Barbara Walters and Larry King keep working because they essentially own their franchises. It’s not like a news anchor. If they retire, it’s at least a completely different show (and maybe no show at all).

I think you are just noticing that many professions are filled with people who could have retired years ago. Think of the actors, old musicians, etc. I think some people just hate retiring and news anchors are just more visible.

‘Mo Minetti was leaving the US/AM breakfast show to have a baby. She had been offered a mind-bubbling amount of money to have it on the show, but she had declined, unexpectedly, on grounds of personal privacy and taste. Teams of NBS lawyers had sieved through her contract to see if these constituted legitimate grounds, but in the end, reluctantly, they had to let her go. This was, for them, particularly galling because normally “reluctantly letting someone go” was an expression that had its boot on quite another foot.’

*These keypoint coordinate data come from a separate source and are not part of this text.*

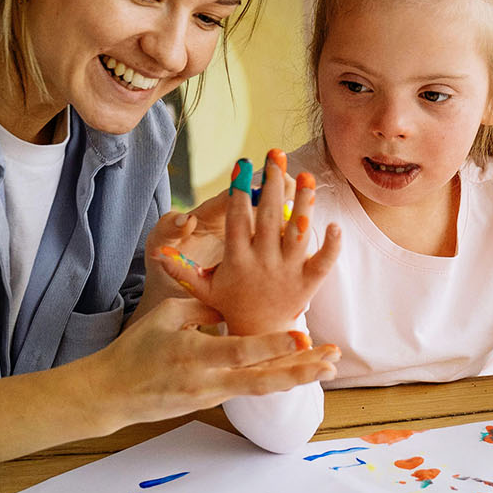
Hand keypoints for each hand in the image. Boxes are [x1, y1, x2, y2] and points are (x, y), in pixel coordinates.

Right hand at [91, 297, 339, 426]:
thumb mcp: (165, 316)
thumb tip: (232, 307)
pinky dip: (275, 378)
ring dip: (296, 377)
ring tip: (327, 368)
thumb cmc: (136, 348)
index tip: (303, 335)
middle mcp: (208, 381)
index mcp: (193, 355)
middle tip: (331, 361)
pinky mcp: (213, 401)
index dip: (273, 344)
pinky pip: (250, 388)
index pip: (241, 351)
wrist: (113, 393)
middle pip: (262, 380)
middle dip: (300, 370)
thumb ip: (202, 309)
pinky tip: (298, 371)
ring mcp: (212, 395)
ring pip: (262, 388)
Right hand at [156, 149, 341, 335]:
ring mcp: (288, 272)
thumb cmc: (230, 305)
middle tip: (277, 155)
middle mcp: (264, 263)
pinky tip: (335, 223)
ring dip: (304, 203)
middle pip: (270, 218)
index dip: (240, 192)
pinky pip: (323, 262)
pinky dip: (331, 244)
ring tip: (306, 175)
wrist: (260, 337)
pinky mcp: (308, 284)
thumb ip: (181, 269)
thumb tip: (157, 252)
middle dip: (273, 184)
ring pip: (298, 233)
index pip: (239, 220)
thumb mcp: (203, 289)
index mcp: (238, 260)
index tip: (242, 165)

  • From “Mostly Harmless”, Douglas Adams, chapter 2.

I think this is a lot of it. If you’re working at a job you love, and/or are in some sense addicted to, you’re not going to want to give it up. And if it’s a job that doesn’t require youthfulness, but rather where experience and eminence are valued, you may not have to.

Also outside of New York City and Los Angeles, and to a lesser degree Washington DC, there is a lack of celebrities.

For example in Chicago, our local news anchors fill the need of celebrites. They go to functions and in return get the benefits an actor would in LA for example.

So there is an ego thing about it as well

Yep. It’s the same deal with actors. Betty White has been in show business for about 70 years, and is still considered a big name and working regularly in film and television. Most actors & actresses don’t last through their 20s before they give up and move onto another line of work.